Non c’è dubbio, secondo scienziati del clima, esperti di giustizia climatica e ambientale e ricerche internazionali sulla questione, che la vulnerabilità ai cambiamenti climatici è «aggravata dall’iniquità e dall’emarginazione legate a genere, etnia, basso reddito o combinazioni di questi». «I poveri, le minoranze etniche e in alcune aree soprattutto le donne sono chiaramente i più vulnerabili agli impatti dei cambiamenti climatici che stiamo già assistendo oggi. Ondate di calore, incendi e aumento dei prezzi dovuti alle interruzioni della catena di approvvigionamento e crescita dei prezzi dell’energia colpiscono queste categorie di persone più duramente che altre», spiega Daniel Kammen, professore di energia all’Università della California a Berkeley e coordinatore dei rapporti dell’Ipcc.
«Queste popolazioni sono le più vulnerabili agli effetti del cambiamento climatico a causa del razzismo, del sessismo e della ricerca del profitto rispetto a quel che dovrebbe essere la protezione delle persone in generale», sottolinea Bineshi Albert, co-direttore esecutivo della Climate Justice Alliance. «A causa della continua ricerca di profitti da parte del nostro attuale sistema economico e in particolare dall'industria dei combustibili fossili, ci sono intere aree del pianeta che sono ritenuti “zone di sacrificio”, ha detto e guarda caso vi è sempre una relazione con le classi sopra citate.

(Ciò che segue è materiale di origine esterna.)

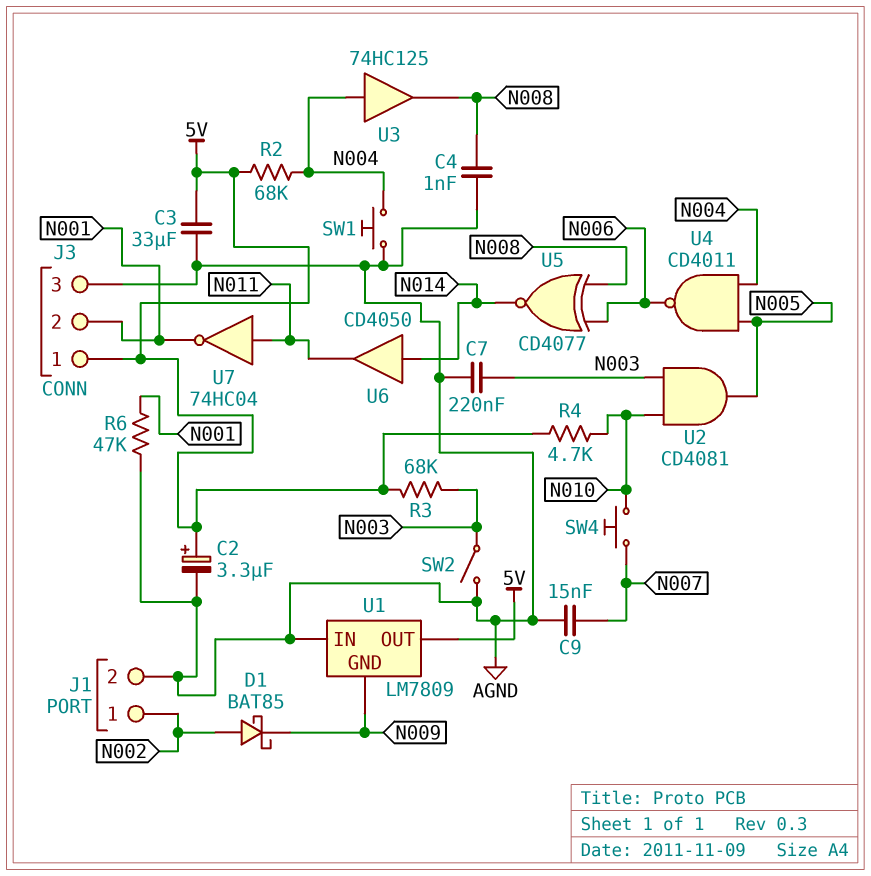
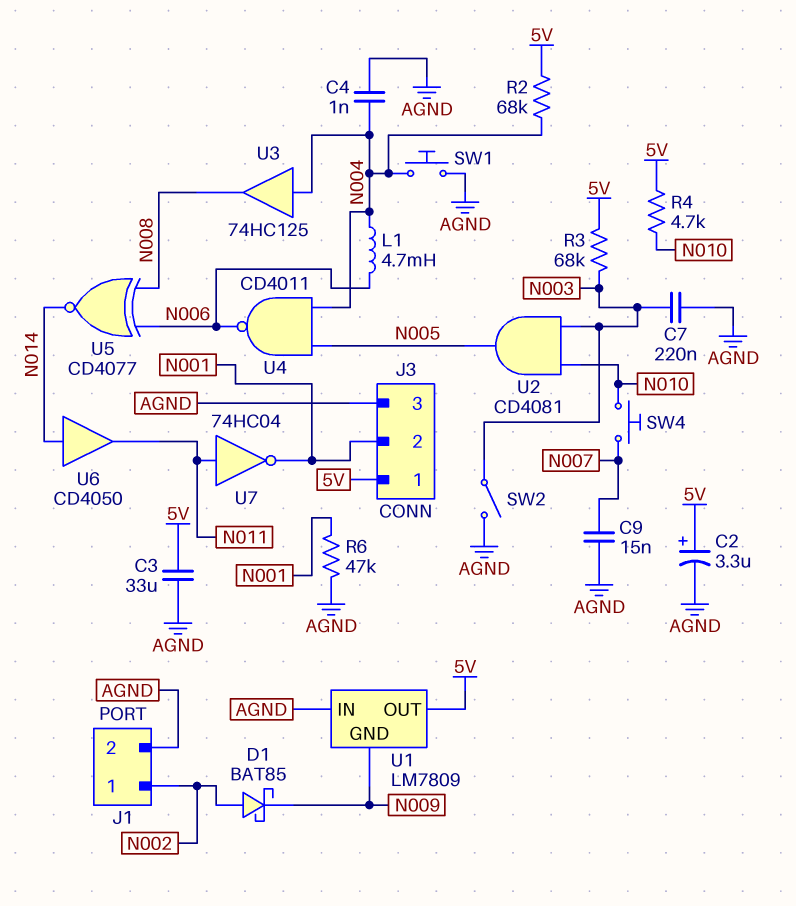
C4: 1nF (AGND, N008) -> 1nF (AGND, N004)
L1: none -> 4.7mH (N004, N006)

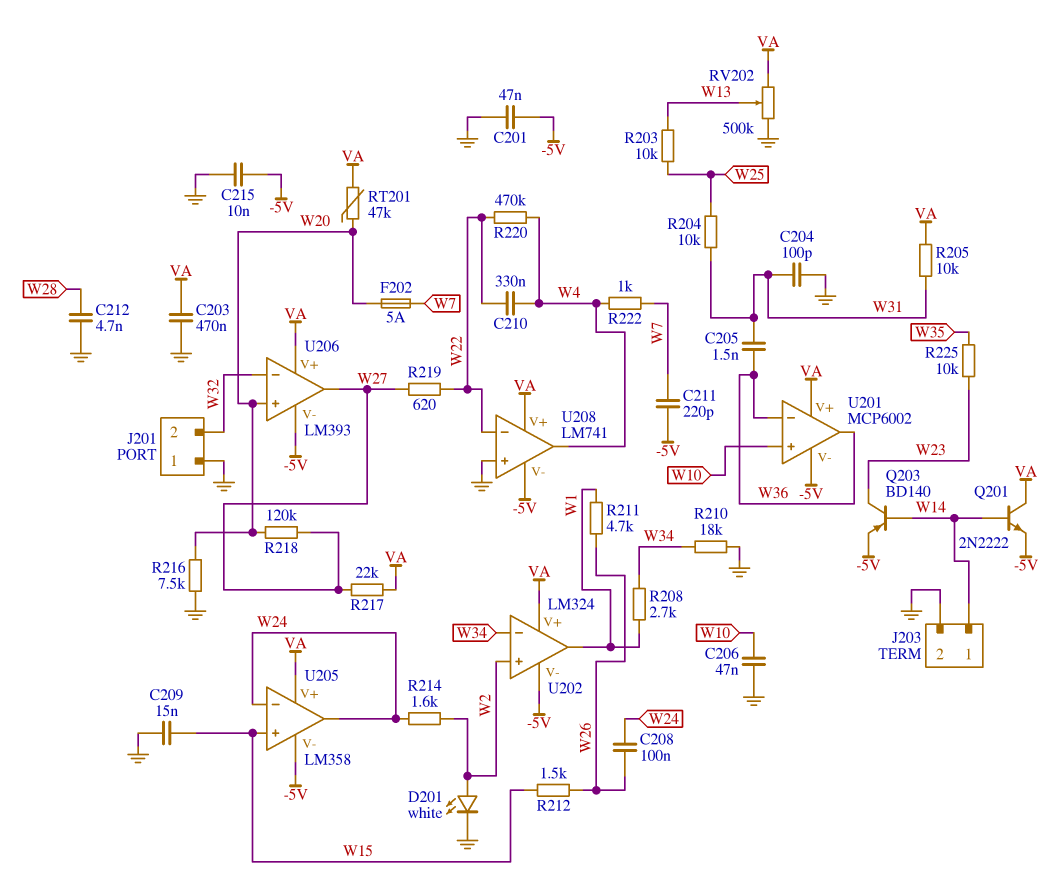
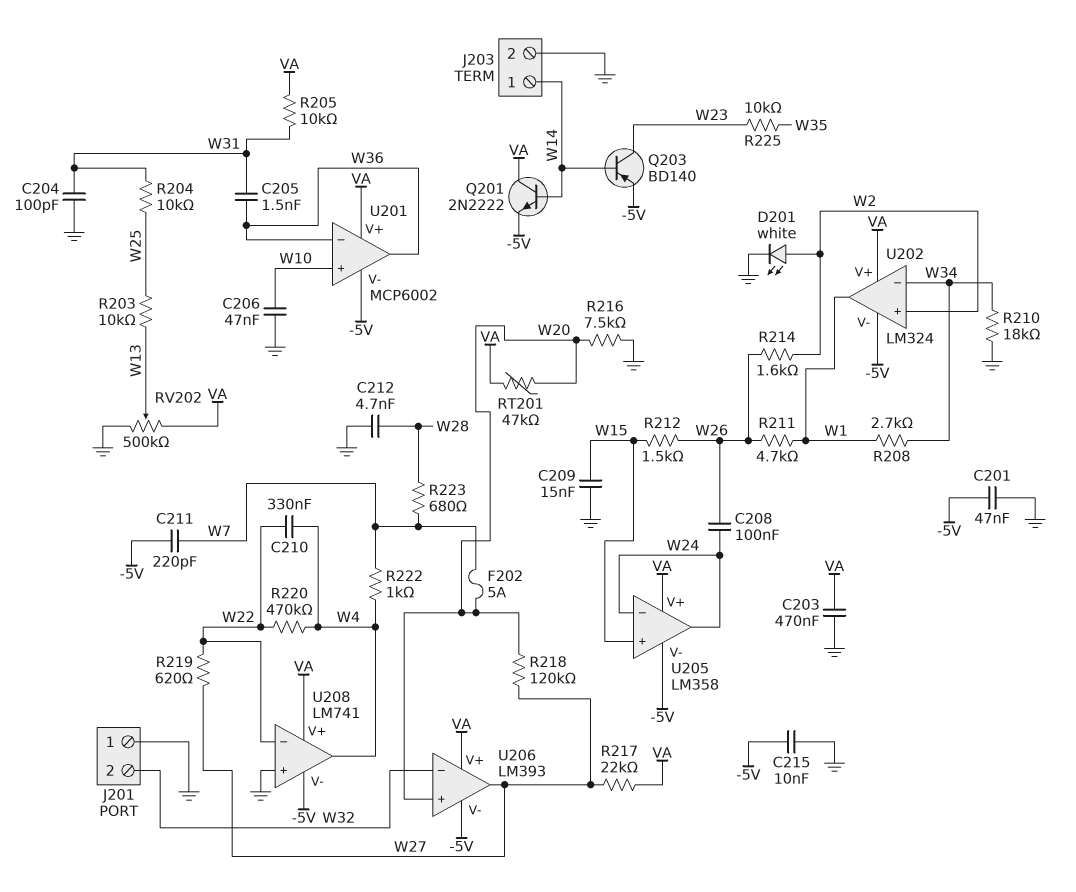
R214: 1.6k (W2, W24) -> 1.6k (W2, W26)
R223: none -> 680 (W7, W28)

Per fortuna la maggiore vulnerabilità ai cambiamenti climatici sperimentata da queste popolazioni e chi è responsabile di aver causato queste disuguaglianze, sono diventati argomenti di incontri crescenti a livello internazionale con lo scopo di aiutare popolazioni e paesi vulnerabili a diventare meno esposti alle problematiche dei mutamenti climatici. «Le risorse economiche», sottolinea Albert, «dovrebbero andare per prima cosa direttamente a coloro che sono in prima linea nella crisi climatica per sviluppare e implementare le proprie soluzioni guidate dalla comunità. Altrimenti le ricadute potrebbero essere catastrofiche per l’umanità intera».
Le sostanze più dannose
Un’ultima domanda: «Perché alcune sostanze bloccano il calore più di altre?». I gas serra, come anidride carbonica, metano e vapore acqueo, hanno molecole che in base alla loro geometria, rotazione e vibrazione bloccano la specifica lunghezza d’onda infrarossa della luce che dalla superficie terrestre cerca di sfuggire nello spazio. Questa lunghezza d’onda è diversa da quelle che compongono la luce che arriva dal Sole la quale va a riscaldare tutta la superficie terrestre.
Ci si chiederà come è possibile che piccole variazioni di anidride carbonica o metano possano avere importanti ricadute nel trattenere il calore in un’atmosfera immensa. Senza entrare nello specifico della chimica e della fisica di queste sostanze basti un esempio per capire come ciò sia possibile: si prenda una bacinella e la si riempia con uno o due litri d’acqua, poi si metta un paio di gocce d’inchiostro nero, diciamo lo 0,4 per cento del liquido totale. Pochissimo, eppure l’acqua diventa tutta nera. Passare nella nostra atmosfera da 280 parti per milione di anidride carbonica prima dell’era industriale ad oltre 420 parti per milioni di oggi ha avuto un effetto simile sul calore trattenuto.